Directions: Identify each line in the records below that contains the word "được", and copy those lines in full.

Source material:
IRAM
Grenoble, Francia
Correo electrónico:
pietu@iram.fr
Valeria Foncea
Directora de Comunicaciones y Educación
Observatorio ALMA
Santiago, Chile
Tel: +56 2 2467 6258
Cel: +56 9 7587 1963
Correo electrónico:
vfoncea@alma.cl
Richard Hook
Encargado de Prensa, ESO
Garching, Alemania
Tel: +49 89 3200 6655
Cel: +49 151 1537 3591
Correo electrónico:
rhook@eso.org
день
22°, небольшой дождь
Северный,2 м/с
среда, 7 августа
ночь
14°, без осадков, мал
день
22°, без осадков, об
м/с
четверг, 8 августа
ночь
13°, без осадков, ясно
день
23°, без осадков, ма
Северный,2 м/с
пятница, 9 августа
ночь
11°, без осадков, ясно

==

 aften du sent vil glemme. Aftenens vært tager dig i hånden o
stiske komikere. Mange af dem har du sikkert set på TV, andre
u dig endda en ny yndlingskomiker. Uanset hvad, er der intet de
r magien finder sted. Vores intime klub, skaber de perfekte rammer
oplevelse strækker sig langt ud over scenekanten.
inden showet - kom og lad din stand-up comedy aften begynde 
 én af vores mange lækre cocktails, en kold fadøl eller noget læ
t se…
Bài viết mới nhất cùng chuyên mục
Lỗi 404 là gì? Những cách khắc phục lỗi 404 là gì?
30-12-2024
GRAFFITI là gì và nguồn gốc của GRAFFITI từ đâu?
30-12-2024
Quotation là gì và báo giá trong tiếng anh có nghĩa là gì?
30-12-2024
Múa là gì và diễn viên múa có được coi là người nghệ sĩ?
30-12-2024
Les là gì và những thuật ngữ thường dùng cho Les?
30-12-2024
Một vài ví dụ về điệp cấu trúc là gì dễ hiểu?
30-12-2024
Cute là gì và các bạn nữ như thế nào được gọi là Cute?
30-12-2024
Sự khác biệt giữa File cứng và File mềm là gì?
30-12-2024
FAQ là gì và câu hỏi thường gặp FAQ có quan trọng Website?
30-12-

--

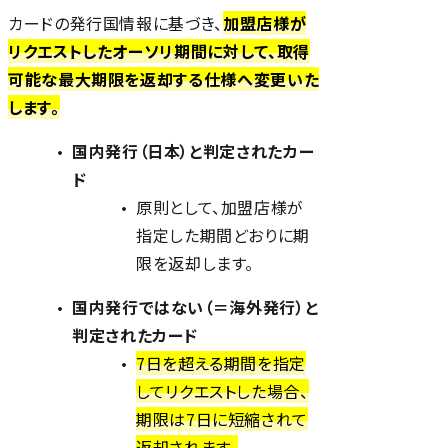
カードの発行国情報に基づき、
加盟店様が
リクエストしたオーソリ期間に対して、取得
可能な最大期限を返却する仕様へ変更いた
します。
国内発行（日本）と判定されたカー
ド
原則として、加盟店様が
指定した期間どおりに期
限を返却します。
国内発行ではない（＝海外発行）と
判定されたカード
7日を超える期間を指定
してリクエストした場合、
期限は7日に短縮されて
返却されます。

Answer to the exercise:
Múa là gì và diễn viên múa có được coi là người nghệ sĩ?
Cute là gì và các bạn nữ như thế nào được gọi là Cute?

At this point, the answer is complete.